There are not many people like George Bailey in the world who put themselves last so that others can get come first. My mother Frances was such a person. I don't know if she had unfulfilled dreams...if she did she certainly never shared them with me. It was not her style because telling me that having to stay at home and keep house for a husband and three children kept her from doing something she really wanted to do might hurt my feelings. Mom would never do that. I'm not saying she wouldn't administer some "wooden spoon justice" when required, but she just couldn't knowingly hurt someone's feelings, especially her kids.
Like George Bailey, I saw her so many times set aside what she wanted and defer to my father or to one of us kids. Whether it was using the hard-earned, cookie jar money she was saving for something to buy me a new baseball glove, or stretching our limited family income to cover my Dad's occasional losses at the race track (which she never once mentioned to us) Mom came last on her own list of priorities.
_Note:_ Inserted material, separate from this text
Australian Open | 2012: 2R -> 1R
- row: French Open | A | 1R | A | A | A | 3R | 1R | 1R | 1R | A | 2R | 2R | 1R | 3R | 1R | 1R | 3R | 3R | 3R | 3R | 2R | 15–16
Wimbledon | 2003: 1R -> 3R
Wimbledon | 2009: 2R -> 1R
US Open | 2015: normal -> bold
She cooked and cleaned for the family, even my father's mother, who was not the nicest person in the world, and never complained. When my grandmother, who resented my mother despite all Mom did for her, began telling lies around the family about how Mom mistreated her, that, for her, was the equivalent of Uncle Billy losing that envelope.
Mom walked out of the house one day and nobody knew where she was. The strain must have been unbearable for her to do something like this, but there it was. The woman all of us had taken for granted and thought would always be there was gone. I was maybe 12 years old when this happened and don't remember a lot of details, all I know is we were scared. Family members made telephone calls and scoured the neighborhood, but she was nowhere to be found. She stayed away overnight, and came back the next day. She never said where she was, and picked up her life where she left off. No therapy, no retribution, she was just there for us again. Maybe Mom found her own Clarence to show her what her life had meant to all of us...I was just so glad she was back.
You might say that I'm looking back in my rose-colored rear view mirror and remembering Mom as a son wants to remember his mother rather than how she really was. I can assure you this is not the case. Anyone who knew my Mom spoke highly of her. (One reason I married my wife is that she reminded me so much of my mother.) I know she's with me today, gently nudging me back on to the right track like she did when I was a kid. It's a sad thing when we realize we never told people who mattered so much to us how we felt about them when we had the chance. Frances toiled, she sacrificed, she loved her family and did everything she could to make us happy. I know that when she met her maker, the Lord smiled at her and said: "Frances, you have led a wonderful life, welcome home my child."